**EXERCISE BRIEF:** Reproduce word for word the part of the passage on database marketing from "Researchers, primarily in" to "technology currently available.".

**TEXT UNDER STUDY:**
Given that the model and the business solution are two different things, how can a model be turned into a business solution? To start, there are some things that apply to nearly all database marketing applications. For instance, actionable characteristics, those characteristics that your business has some control over, are usually more important than those that are non-actionable. An example of an actionable characteristic is whether or not someone is sent a catalog. A non-actionable characteristic might be the amount of their last order. A business can decide to send or not send a catalog but it cannot control the amount of a customer's last order. This is especially important when targeting new customers. A pattern that says "if someone is sent a catalog with a 10%-off coupon, they will order $100 worth of merchandise" is much more useful than the pattern "if someone ordered $100 before, they will order $100 again." In the first case the catalog retailer can take action to target potential customers while in the second they must simply wait for the order to come in.
Researchers, primarily in the fields of computer science and statistics, have been
responsible for the development of most of the data mining technology currently available.

Collected data
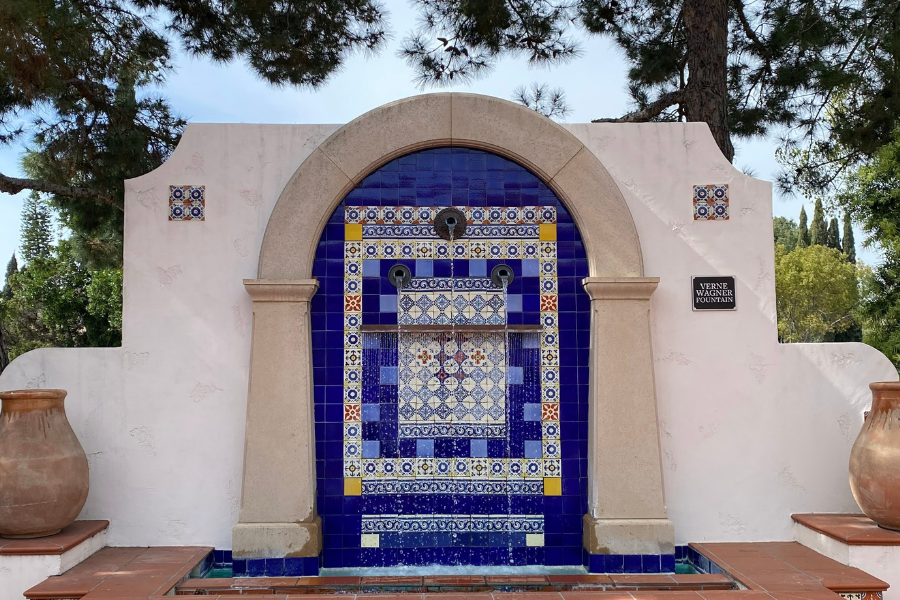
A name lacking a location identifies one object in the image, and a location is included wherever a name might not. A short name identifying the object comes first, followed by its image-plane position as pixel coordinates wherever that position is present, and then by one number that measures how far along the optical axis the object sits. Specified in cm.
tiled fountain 581
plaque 605
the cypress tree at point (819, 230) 3253
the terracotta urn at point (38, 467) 512
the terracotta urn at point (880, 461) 522
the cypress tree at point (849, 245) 3206
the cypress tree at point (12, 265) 4028
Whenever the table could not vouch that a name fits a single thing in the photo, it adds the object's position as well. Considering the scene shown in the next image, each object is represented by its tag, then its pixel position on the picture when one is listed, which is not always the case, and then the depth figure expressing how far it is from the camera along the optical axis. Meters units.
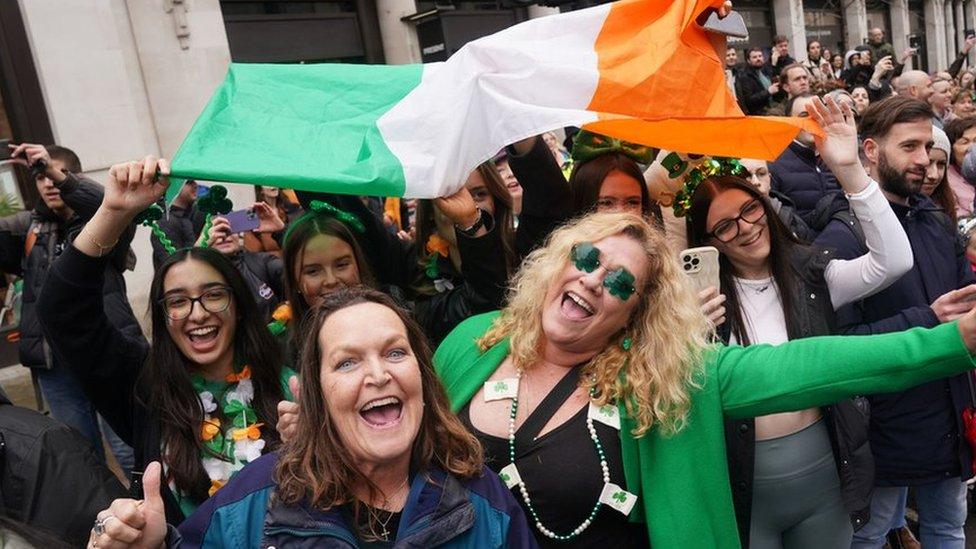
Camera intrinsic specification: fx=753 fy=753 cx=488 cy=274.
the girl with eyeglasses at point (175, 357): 2.25
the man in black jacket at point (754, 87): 8.84
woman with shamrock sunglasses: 1.94
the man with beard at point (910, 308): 2.98
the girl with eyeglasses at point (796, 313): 2.47
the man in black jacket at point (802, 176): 4.52
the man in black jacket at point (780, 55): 10.50
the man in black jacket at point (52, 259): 3.45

**SOLUTION TO THIS EXERCISE:**
Researchers, primarily in the fields of computer science and statistics, have been
responsible for the development of most of the data mining technology currently available.